La vraie vie, la vie enfin découverte et éclaircie, la seule vie par conséquent réellement vécue, c'est la littérature.



dimanche 17 juin 2018

Rome, deux églises en haut du Quirinal

Retour à Rome
Après un billet consacré au quartier du Trastevere et un autre à la Villa Farnesina, changeons du tout au tout. Aujourd’hui, les hauteurs du Quirinal. Un quartier bien moins sympathique avec ses bâtiments officiels (résidence présidentielle), ses barrières, ses longues rues bien droites avec les voitures et les autres où il y a plein de touristes… Mais il y a de très belles églises ! Simplement deux pour aujourd’hui, deux églises quasi jumelles.

Rendez-vous au carrefour des Quatre Fontaines. Entre les voitures et les feux de circulation, le Tibre, l’Arno, Diane et Junon prennent la pause.



San Carlo alle Quattro Fontane
Cette église est un petit bijou. Elle a été édifiée par Borromini. Façade baroque avec alternance de lignes concaves et convexes qui ondulent avec élégance et presque avec légèreté.
À l’intérieur, l’église est ovale, avec une coupole elliptique. Les caissons rapetissent en se rapprochant du sommet, pour accentuer l’impression de hauteur. Les éléments architecturaux sont recouverts de plâtre et de stuc (il n’y avait pas d’argent pour la construction) et cette blancheur apporte une grande clarté à un tout petit édifice.
Il y a aussi un petit cloître et une crypte où aurait dû reposer Borromini s’il ne s’était pas suicidé.

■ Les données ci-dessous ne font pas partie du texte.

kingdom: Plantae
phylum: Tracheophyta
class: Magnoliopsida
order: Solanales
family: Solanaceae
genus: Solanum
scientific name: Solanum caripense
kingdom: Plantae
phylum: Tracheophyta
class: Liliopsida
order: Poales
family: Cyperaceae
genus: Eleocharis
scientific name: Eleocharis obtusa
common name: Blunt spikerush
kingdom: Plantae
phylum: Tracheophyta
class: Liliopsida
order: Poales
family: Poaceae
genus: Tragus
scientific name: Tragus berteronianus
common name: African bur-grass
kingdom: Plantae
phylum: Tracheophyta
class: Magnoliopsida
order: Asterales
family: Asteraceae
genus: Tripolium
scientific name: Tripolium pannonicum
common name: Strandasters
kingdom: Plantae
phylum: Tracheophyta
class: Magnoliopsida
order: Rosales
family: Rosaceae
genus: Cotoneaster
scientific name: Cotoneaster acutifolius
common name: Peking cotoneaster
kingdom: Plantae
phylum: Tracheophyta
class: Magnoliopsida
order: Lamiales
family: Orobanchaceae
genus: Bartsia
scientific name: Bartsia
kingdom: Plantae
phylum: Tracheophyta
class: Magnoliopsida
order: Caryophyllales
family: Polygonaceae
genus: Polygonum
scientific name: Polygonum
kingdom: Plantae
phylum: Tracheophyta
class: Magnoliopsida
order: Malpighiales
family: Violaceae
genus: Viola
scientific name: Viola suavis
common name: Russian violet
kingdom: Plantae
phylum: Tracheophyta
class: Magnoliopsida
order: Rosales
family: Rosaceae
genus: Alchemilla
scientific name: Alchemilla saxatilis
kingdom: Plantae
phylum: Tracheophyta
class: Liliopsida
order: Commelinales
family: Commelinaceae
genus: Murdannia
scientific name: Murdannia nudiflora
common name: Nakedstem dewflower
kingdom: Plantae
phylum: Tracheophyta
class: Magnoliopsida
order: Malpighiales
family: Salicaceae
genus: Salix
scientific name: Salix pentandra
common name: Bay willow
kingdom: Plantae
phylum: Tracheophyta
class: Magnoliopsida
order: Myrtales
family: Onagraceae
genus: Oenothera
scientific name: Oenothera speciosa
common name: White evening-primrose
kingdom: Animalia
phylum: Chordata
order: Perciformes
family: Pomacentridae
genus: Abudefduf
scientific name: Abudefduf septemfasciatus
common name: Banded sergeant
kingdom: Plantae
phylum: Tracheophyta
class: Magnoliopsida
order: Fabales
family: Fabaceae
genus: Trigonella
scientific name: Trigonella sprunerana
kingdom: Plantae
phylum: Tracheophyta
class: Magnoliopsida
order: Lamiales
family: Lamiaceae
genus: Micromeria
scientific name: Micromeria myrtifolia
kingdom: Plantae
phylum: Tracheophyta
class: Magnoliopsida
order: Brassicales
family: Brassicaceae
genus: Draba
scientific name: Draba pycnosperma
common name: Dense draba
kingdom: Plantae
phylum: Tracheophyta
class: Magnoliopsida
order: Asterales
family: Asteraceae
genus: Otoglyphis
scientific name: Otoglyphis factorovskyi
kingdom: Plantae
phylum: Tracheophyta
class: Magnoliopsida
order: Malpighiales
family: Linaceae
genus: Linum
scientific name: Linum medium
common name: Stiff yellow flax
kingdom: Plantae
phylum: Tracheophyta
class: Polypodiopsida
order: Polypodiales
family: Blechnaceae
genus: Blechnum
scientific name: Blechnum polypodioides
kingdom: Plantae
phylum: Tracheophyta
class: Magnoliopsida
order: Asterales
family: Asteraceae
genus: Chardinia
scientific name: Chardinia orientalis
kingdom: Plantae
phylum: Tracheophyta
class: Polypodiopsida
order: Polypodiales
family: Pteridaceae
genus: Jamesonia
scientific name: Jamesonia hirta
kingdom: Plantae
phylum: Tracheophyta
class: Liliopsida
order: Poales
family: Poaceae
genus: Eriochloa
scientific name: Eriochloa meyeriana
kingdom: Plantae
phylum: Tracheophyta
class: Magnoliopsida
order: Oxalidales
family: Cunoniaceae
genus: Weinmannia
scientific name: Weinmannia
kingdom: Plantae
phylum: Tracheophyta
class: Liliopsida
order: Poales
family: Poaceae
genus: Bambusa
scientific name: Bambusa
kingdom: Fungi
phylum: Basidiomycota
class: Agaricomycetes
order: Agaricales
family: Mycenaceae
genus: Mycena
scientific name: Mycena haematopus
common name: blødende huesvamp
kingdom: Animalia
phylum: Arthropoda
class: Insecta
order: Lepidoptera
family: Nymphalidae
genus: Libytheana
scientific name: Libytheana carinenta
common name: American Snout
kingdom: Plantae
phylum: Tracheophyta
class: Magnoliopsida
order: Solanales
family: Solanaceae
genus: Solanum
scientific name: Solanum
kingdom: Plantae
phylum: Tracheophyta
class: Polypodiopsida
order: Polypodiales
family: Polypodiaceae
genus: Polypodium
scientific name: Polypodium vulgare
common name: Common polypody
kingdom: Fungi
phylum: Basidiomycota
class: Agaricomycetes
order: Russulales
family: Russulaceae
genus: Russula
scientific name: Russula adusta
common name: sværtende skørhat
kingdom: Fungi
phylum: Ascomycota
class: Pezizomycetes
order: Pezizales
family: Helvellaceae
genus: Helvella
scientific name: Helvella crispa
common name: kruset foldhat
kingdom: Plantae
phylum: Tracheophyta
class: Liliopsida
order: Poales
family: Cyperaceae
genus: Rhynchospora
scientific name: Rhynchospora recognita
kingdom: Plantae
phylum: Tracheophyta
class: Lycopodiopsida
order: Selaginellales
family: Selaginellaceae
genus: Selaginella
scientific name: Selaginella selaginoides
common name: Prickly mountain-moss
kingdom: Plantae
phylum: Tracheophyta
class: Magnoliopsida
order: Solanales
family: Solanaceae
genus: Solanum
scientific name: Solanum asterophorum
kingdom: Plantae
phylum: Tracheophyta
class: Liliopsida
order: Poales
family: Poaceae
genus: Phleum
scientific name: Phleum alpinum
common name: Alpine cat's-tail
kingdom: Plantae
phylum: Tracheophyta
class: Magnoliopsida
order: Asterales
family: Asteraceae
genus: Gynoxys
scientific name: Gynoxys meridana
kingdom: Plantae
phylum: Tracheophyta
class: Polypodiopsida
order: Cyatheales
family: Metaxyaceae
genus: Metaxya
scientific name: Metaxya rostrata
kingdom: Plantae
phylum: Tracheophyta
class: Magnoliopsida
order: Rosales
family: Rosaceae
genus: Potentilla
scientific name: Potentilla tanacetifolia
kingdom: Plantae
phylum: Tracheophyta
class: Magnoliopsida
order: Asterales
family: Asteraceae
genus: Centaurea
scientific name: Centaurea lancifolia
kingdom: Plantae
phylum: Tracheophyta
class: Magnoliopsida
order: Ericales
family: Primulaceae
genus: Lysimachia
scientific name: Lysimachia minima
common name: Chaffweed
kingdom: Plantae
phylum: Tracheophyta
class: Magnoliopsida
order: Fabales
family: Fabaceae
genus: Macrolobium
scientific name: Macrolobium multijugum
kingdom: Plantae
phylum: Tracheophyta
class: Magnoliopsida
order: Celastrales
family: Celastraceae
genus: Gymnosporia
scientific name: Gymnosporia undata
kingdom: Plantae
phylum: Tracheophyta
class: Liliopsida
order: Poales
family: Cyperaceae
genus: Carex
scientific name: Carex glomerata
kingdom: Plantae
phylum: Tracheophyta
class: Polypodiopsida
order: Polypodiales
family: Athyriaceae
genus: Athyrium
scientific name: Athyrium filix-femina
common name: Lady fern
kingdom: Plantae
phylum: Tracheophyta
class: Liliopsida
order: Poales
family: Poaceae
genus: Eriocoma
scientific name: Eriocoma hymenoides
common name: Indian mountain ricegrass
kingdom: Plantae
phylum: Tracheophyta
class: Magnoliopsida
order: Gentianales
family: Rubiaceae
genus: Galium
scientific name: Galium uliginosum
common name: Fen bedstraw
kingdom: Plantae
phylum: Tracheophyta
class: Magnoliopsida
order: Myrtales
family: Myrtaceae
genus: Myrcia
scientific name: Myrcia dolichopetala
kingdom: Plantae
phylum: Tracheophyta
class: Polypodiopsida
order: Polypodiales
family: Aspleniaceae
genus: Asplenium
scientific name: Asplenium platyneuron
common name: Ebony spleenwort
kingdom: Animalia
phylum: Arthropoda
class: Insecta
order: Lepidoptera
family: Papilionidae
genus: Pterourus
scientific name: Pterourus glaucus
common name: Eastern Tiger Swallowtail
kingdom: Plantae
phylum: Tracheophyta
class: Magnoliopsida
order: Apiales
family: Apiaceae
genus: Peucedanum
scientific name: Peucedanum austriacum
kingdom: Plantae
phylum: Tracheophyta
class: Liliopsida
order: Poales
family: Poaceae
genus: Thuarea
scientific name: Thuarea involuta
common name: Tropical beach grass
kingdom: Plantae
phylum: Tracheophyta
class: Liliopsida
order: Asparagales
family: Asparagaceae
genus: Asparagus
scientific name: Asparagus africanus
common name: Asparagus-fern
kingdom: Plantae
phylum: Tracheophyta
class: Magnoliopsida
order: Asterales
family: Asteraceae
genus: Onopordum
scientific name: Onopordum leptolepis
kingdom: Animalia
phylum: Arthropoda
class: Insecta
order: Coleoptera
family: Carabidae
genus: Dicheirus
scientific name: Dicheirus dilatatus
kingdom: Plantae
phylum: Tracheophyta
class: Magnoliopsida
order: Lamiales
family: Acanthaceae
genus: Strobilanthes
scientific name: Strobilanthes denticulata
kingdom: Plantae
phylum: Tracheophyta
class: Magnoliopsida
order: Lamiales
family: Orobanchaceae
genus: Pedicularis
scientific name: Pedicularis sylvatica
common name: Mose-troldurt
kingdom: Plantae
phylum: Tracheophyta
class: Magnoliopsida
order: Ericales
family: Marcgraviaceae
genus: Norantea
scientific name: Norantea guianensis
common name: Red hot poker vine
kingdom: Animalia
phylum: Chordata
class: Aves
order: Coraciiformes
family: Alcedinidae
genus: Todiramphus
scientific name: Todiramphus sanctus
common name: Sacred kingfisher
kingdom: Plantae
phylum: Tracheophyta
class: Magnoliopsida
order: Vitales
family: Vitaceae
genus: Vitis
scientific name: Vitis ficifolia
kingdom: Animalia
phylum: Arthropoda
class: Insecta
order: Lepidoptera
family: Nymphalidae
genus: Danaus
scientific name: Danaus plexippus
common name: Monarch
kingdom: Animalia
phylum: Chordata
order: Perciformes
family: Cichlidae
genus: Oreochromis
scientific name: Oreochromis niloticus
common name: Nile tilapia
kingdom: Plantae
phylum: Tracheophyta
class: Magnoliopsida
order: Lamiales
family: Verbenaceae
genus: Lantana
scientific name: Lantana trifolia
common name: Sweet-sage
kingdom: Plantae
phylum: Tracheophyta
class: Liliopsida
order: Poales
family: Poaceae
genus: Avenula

Sortez, prenez à gauche, passez devant le parc où l’on peut manger son sandwich tranquillement et vous atteignez :

Sant’Andrea al Quirinale
Ah ce n’est pas le même style ! Ici, c’est Bernin qui est aux manettes ! Sur un espace là-aussi restreint, nous retrouvons une coupole en ellipse. La lumière entre par les fenêtres de la coupole et du lanternon, elle est reflétée par tous ces caissons dorés.
La statue de Saint André qui surmonte le maître autel est du Bernin. C’est plutôt spectaculaire.


Il vous reste des jambes ? Un petit tour à Santa Maria della Vittoria s’impose (un chef d’œuvre du Bernin y repose) ou à Santa Maria della Concezione (avec une crypte pleine de squelettes, d’un goût ignoble). Ou alors au Palais Barberini pour admirer un ou deux Caravage et des choses de ce goût-là.